▸ Problem details:
Write out the data below exactly, from its first line to the line containing "adenocarcinoma stained with", that line included.

··· Input records

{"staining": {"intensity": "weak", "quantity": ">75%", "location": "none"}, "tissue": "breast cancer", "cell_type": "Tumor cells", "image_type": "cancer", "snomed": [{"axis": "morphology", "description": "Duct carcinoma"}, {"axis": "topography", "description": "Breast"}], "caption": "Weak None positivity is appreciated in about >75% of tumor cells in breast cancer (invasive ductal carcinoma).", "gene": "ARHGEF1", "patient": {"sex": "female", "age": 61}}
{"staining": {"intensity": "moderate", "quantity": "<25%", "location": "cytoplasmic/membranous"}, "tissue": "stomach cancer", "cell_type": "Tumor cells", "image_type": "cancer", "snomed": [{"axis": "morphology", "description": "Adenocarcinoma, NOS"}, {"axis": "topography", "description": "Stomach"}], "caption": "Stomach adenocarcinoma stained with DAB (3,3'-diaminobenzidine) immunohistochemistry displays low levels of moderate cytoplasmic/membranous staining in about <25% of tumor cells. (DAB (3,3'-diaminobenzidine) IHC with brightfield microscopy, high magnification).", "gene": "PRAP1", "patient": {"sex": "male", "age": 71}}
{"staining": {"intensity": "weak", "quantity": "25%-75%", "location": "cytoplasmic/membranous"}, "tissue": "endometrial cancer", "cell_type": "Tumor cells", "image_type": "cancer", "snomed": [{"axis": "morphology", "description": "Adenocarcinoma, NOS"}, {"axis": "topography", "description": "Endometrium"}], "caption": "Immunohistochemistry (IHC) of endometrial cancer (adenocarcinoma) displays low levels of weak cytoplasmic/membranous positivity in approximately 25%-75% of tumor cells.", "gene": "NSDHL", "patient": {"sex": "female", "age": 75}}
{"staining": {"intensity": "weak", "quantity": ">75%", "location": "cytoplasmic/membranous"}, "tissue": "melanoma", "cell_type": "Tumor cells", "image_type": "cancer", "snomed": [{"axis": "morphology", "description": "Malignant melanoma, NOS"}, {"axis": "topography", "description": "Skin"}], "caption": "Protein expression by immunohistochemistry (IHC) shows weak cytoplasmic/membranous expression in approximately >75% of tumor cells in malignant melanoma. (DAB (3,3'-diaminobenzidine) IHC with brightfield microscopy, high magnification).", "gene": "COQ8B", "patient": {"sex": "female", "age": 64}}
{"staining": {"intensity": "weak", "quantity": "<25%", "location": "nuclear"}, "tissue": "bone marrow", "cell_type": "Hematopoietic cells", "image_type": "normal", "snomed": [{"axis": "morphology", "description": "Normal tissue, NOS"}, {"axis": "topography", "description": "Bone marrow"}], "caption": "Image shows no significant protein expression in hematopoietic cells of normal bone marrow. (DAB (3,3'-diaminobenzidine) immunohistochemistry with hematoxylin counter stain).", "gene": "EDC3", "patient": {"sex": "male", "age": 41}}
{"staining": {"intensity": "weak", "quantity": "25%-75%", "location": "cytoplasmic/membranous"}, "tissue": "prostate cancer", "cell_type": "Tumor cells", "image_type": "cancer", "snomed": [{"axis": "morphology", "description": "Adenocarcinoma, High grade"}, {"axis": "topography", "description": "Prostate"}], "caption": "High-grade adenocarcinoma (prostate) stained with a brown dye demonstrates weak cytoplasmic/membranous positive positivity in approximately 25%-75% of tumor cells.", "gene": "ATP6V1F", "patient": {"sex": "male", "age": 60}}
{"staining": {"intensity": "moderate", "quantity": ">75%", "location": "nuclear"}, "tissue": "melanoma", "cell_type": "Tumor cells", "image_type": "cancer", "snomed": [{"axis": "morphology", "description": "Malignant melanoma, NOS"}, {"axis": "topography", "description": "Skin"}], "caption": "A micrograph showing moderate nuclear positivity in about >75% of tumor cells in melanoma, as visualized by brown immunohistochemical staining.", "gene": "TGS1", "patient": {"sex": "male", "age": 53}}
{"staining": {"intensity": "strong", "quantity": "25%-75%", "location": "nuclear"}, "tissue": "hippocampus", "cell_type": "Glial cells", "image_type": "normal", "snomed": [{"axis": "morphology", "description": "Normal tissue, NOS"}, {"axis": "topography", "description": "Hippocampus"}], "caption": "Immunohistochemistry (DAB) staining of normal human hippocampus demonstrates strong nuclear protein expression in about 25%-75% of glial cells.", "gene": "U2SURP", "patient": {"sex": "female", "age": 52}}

······

▸ Answer to the problem:
{"staining": {"intensity": "weak", "quantity": ">75%", "location": "none"}, "tissue": "breast cancer", "cell_type": "Tumor cells", "image_type": "cancer", "snomed": [{"axis": "morphology", "description": "Duct carcinoma"}, {"axis": "topography", "description": "Breast"}], "caption": "Weak None positivity is appreciated in about >75% of tumor cells in breast cancer (invasive ductal carcinoma).", "gene": "ARHGEF1", "patient": {"sex": "female", "age": 61}}
{"staining": {"intensity": "moderate", "quantity": "<25%", "location": "cytoplasmic/membranous"}, "tissue": "stomach cancer", "cell_type": "Tumor cells", "image_type": "cancer", "snomed": [{"axis": "morphology", "description": "Adenocarcinoma, NOS"}, {"axis": "topography", "description": "Stomach"}], "caption": "Stomach adenocarcinoma stained with DAB (3,3'-diaminobenzidine) immunohistochemistry displays low levels of moderate cytoplasmic/membranous staining in about <25% of tumor cells. (DAB (3,3'-diaminobenzidine) IHC with brightfield microscopy, high magnification).", "gene": "PRAP1", "patient": {"sex": "male", "age": 71}}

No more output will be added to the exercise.